(Beginning of Data shown)

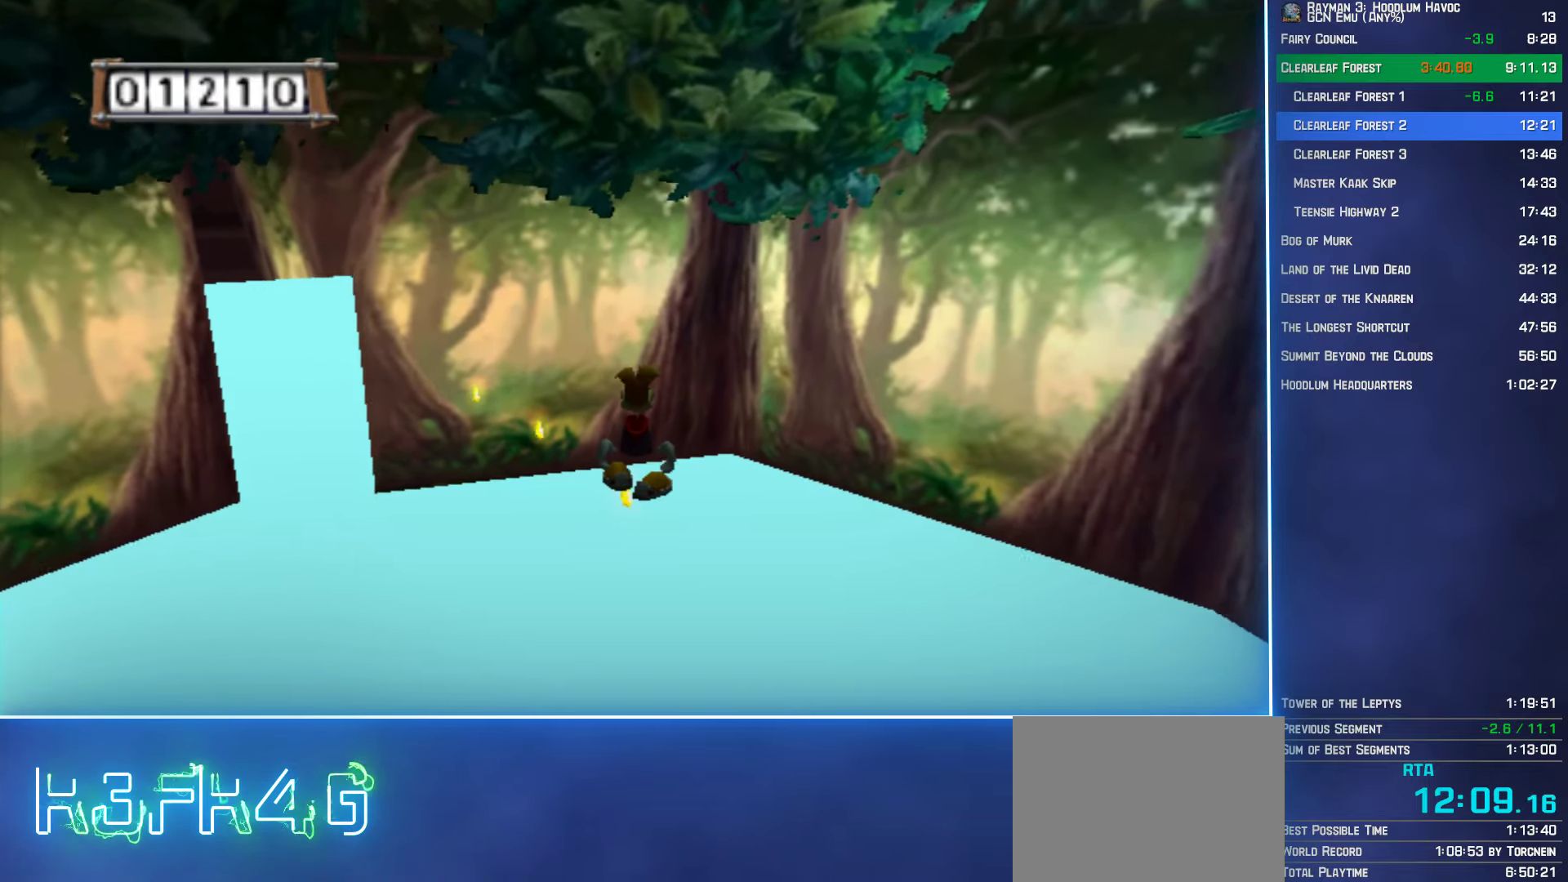
{"buttons": ["A"], "left_stick": "up", "right_stick": "center", "button_events": []}
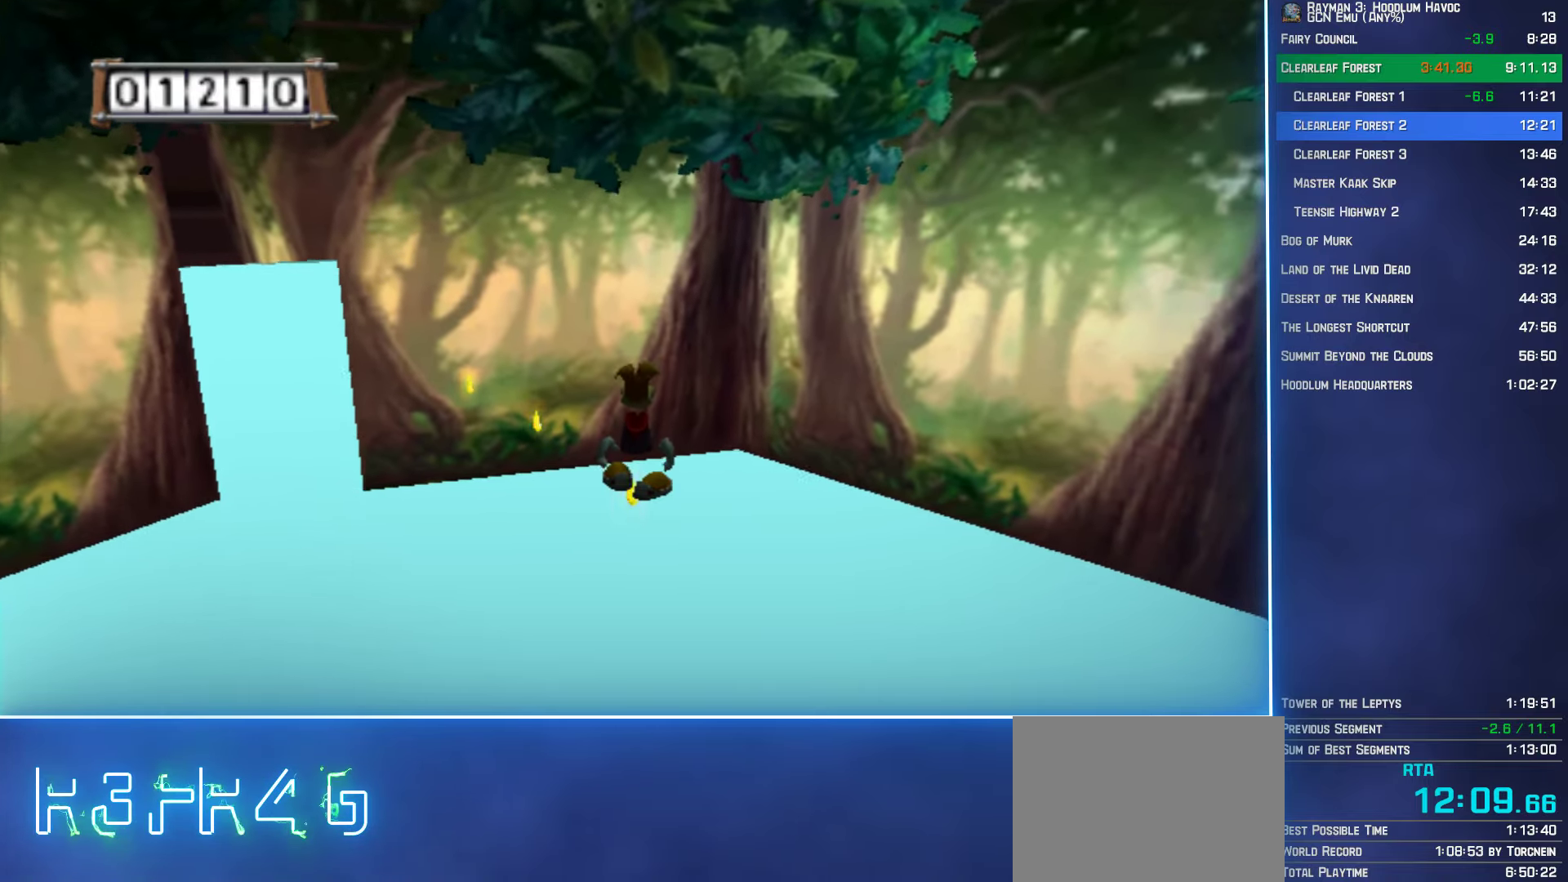
{"buttons": ["A"], "left_stick": "up", "right_stick": "center", "button_events": []}
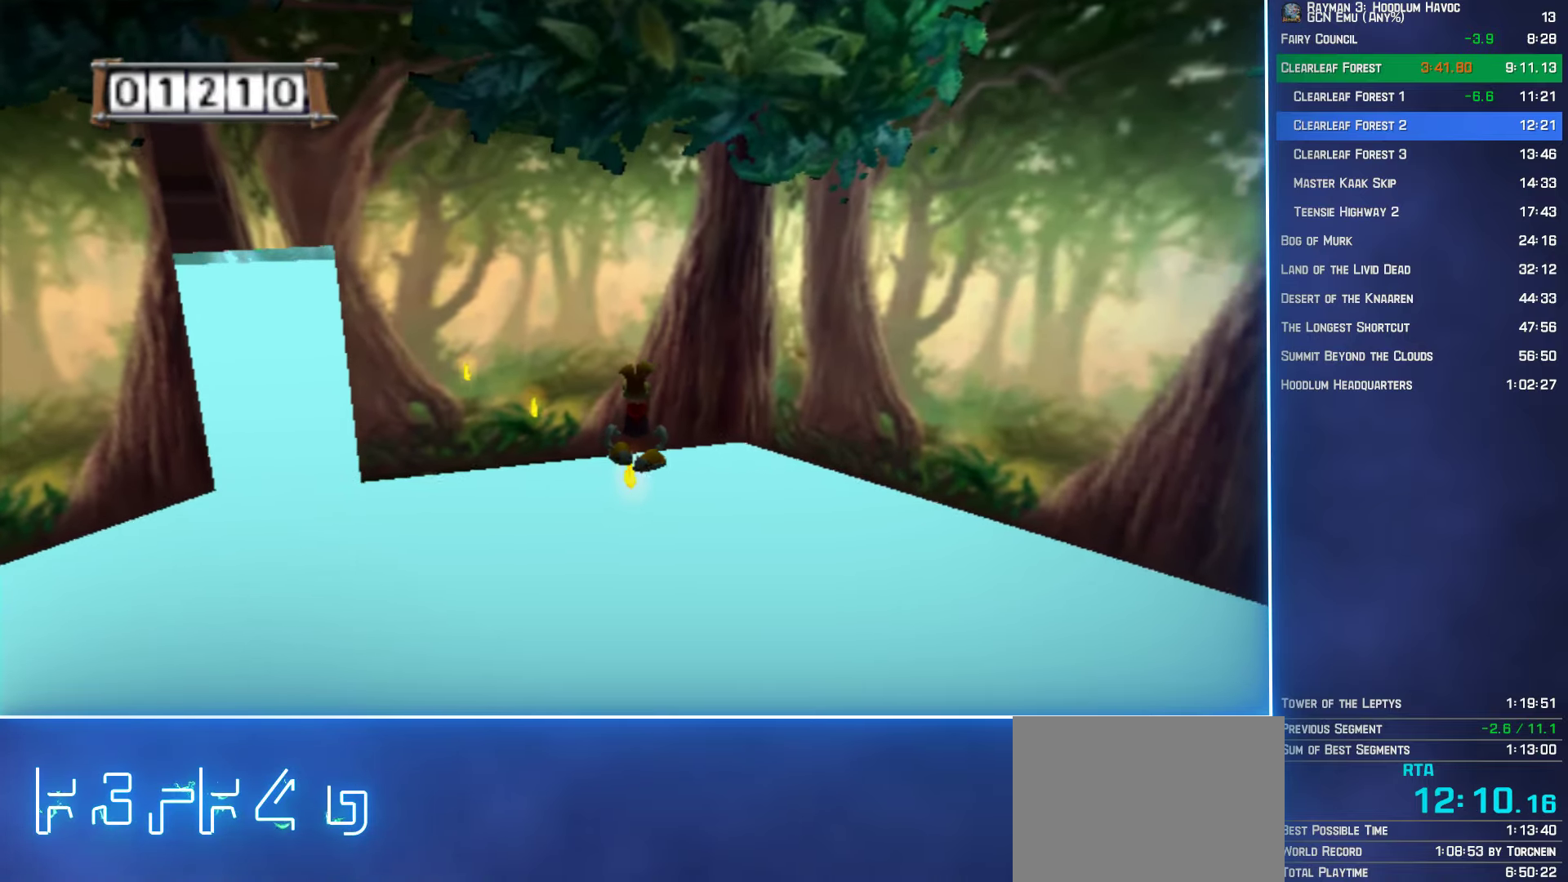
{"buttons": ["A"], "left_stick": "up", "right_stick": "center", "button_events": []}
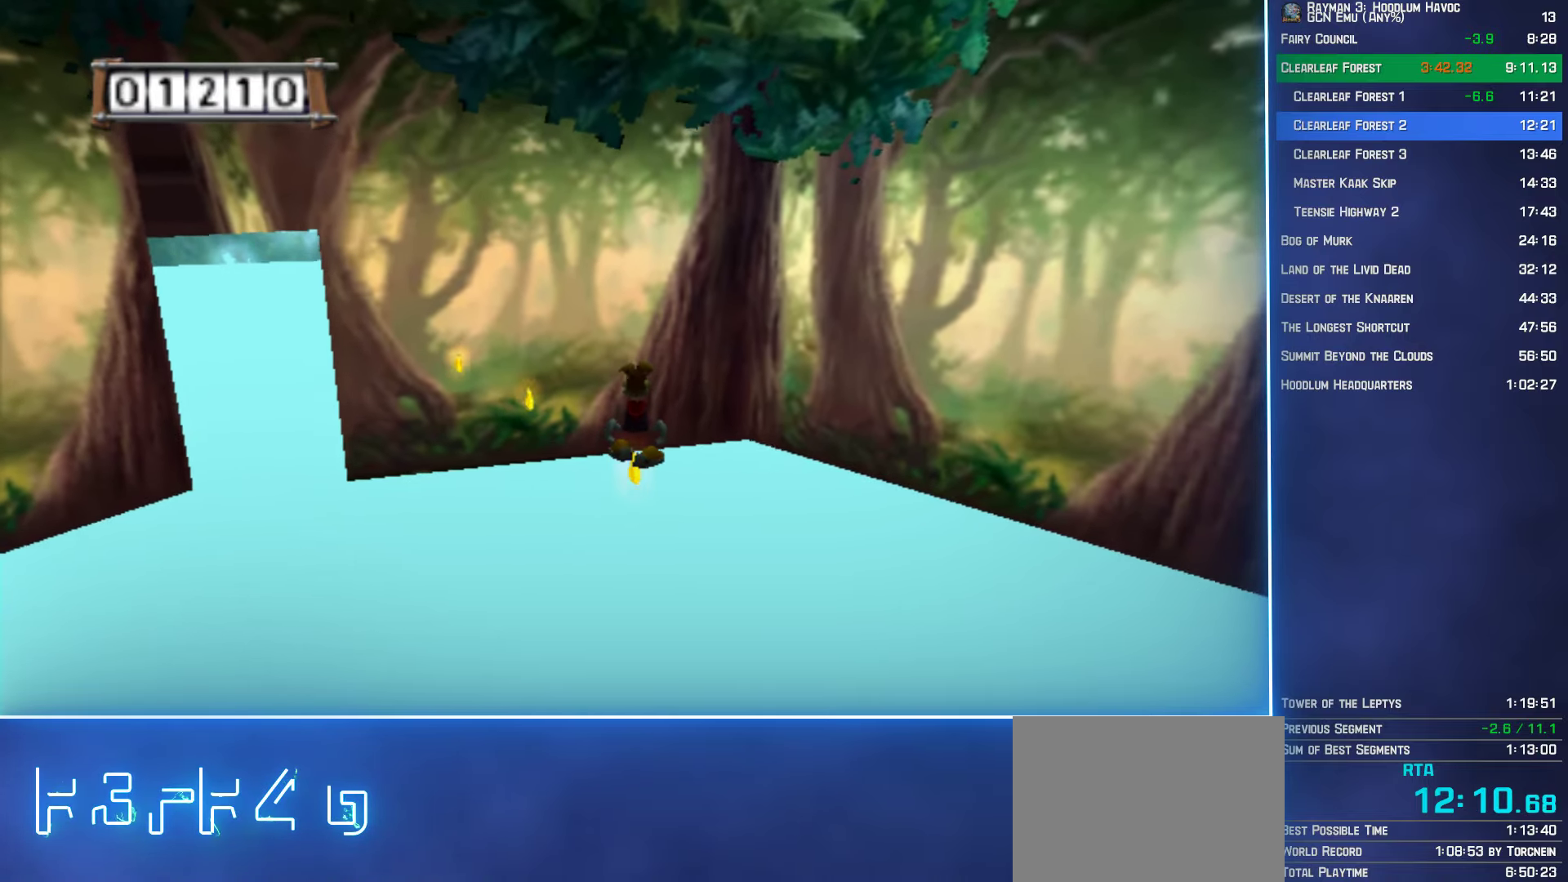
{"buttons": ["A"], "left_stick": "up", "right_stick": "center", "button_events": []}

(End of Data shown)

▸ **Problem details**
The full listing, reproduced exactly and without pictures, is the expected output.

▸ **Response**
{"buttons": ["A"], "left_stick": "up", "right_stick": "center", "button_events": []}
{"buttons": ["A"], "left_stick": "up", "right_stick": "center", "button_events": []}
{"buttons": ["A"], "left_stick": "up", "right_stick": "center", "button_events": []}
{"buttons": ["A"], "left_stick": "up", "right_stick": "center", "button_events": []}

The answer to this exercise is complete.